International Journal of Applied Information Systems |
Foundation of Computer Science (FCS), NY, USA |
Volume 7 - Number 10 |
Year of Publication: 2014 |
Authors: Barilee Baridam |
10.5120/ijais14-451243 |
Barilee Baridam . Biological Sequence Clustering with Symbol Table Data Structure. International Journal of Applied Information Systems. 7, 10 ( October 2014), 1-6. DOI=10.5120/ijais14-451243
Clustering is the identification of interesting distribution patterns and similarities, natural groupings or clusters, within a collection of objects in a dataset based on some user-defined criteria. Clustering as an unsupervised learning problem can be distance-based or conceptual. In distance-based clustering the similarity criterion is based on distance. Objects belong to the same cluster if they are close according to a given distance.

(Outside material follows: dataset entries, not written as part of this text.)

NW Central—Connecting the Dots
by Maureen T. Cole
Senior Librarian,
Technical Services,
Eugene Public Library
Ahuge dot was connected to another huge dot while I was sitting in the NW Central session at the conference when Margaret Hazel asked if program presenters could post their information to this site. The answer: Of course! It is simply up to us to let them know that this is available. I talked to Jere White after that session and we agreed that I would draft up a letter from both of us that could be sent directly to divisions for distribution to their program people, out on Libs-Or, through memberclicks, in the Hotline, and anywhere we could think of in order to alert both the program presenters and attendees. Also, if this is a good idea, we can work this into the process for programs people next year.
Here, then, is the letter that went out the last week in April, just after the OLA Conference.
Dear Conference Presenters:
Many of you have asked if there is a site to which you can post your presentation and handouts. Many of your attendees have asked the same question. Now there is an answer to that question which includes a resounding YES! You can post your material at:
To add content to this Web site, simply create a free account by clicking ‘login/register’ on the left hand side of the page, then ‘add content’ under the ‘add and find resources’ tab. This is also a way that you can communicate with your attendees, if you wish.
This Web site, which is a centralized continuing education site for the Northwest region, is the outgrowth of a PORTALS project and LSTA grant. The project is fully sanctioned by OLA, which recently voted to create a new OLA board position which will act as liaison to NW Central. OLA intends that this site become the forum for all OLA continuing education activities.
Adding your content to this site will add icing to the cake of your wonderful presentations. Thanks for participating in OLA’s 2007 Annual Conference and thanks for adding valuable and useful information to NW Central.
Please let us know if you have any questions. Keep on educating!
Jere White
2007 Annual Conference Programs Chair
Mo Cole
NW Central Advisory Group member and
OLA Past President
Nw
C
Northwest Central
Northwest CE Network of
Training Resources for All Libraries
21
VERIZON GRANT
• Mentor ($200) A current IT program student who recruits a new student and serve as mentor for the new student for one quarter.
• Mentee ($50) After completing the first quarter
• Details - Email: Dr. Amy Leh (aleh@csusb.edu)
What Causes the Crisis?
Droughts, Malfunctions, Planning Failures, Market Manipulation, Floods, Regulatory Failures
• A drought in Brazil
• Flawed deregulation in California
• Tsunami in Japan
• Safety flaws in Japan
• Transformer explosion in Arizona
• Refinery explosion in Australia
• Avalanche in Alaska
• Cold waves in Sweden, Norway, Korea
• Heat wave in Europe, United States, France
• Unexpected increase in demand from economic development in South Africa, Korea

Conceptual clustering defines a concept common to all the objects in the cluster. In this case, objects are clustered based on their fitness to some descriptive concepts, and not according to distance or similarity measure. The extension of the usage of the common symbol table is employed in this paper to the clustering of biological sequences. The method does not depend on concept as does conceptual clustering. It does not also use distance measure, rather it uses data structures (hash table or list) and detect the occurrence of codons by way of comparing sequence to sequence (pattern-element-wise) using the codon-based scoring method. The results obtained indicate the usefulness of the symbol table in biological sequence clustering.